Another form of incremental improvement results from conducting “project reviews” at the end of major projects. These reviews might take the form of interactive retrospectives but often the reviews are nothing more than questionnaires. Team members answer questions. A manager, PMO representative, or process enforcer reviews the answers and looks for ways to improve the development process.

“Process improvements” often require documentation changes that may take weeks or months. By the time the changes are implemented and new project results can be evaluated, it’s time for another reorg. Is it any wonder that big companies can’t get out of their own way?

Continuous Evolution

Continuous improvement is quite different. It’s not an annual or quarterly event. In fact, it’s not an event at all. It’s more like an evolutionary lifestyle. When a development team discovers a better way of doing something, they change — immediately. Other development teams may or may not adopt the change — it’s up to each team to decide.

Changes that result in measurable improvement may be institutionalized — propagated to other teams. This can be handled by Project Management Offices or, preferably, Centers of Excellence. (A PMO enforces rules while a CoE identifies high-performance techniques.)

The only practical way to leverage continuous improvement is by implementing short delivery cycles. Consider product manufacturing teams . They often deliver hundreds or thousands of products per day across multiple teams. This gives them many opportunities to discover problems or inefficiencies and apply corrective actions.

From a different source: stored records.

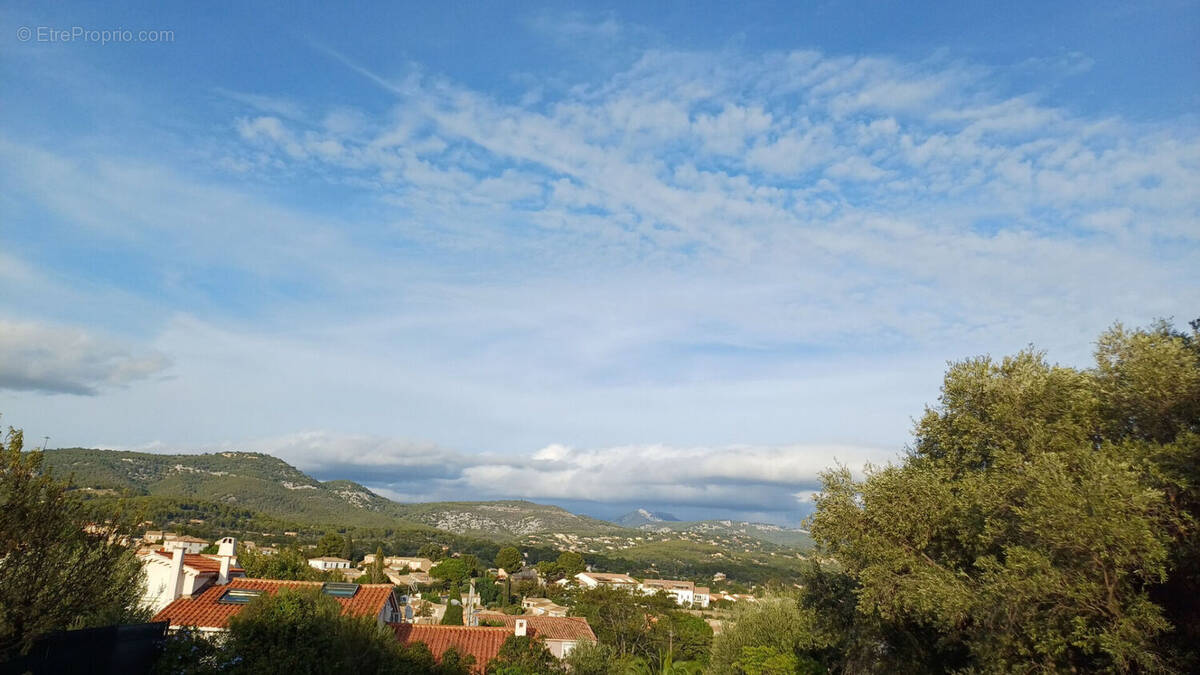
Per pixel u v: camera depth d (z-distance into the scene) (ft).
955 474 55.83
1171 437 41.29
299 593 63.31
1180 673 35.50
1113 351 46.19
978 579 46.65
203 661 55.06
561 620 173.78
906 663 63.16
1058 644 38.70
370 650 68.33
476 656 102.53
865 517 55.42
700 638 220.84
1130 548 35.01
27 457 35.60
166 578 92.84
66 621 37.70
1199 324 44.06
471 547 588.50
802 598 78.02
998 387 51.49
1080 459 39.70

Compare them to software development teams that may deliver software monthly, quarterly, or (cringe!) annually. They have far fewer opportunities to improve. Add administrative reviews and approvals to the cycle and continuous improvement becomes a sequence of fits and starts.

Any business that’s serious about continuous improvement has to do three things:

  1. Keep delivery cycles short. Many agile software teams use 4-week cycles but I’m encouraging you to try 2-week cycles. You’ll evolve faster.
  2. Empower teams to make changes to their process flow including their definitions of done. Don’t force every team to follow the “corporate standard”.
  3. Encourage teams to openly share information and collaborate across projects. Every project should be an open book that everyone can learn from.

Companies that are serious about changing and equally serious about being agile leverage continuous improvement techniques. Those that only talk about change and agility rely on reorgs. How does your company approach change?